Records from a data collection:
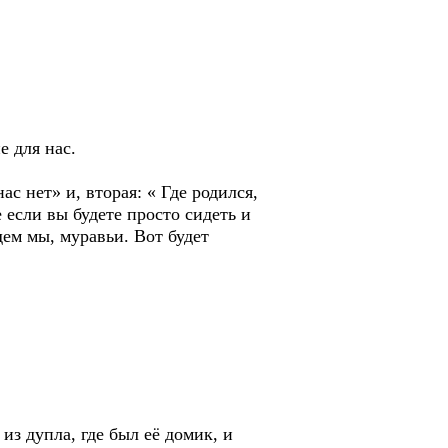
е для нас.
ас нет» и, вторая: « Где родился,
е если вы будете просто сидеть и
дем мы, муравьи. Вот будет
из дупла, где был её домик, и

### EXERCISE DETAILS
Retype every line of text in the records above, character for character, including the partial words at the start of lines. Omit the picture from your answer.

### PROBLEM SOLUTION
е для нас.
ас нет» и, вторая: « Где родился,
е если вы будете просто сидеть и
дем мы, муравьи. Вот будет
из дупла, где был её домик, и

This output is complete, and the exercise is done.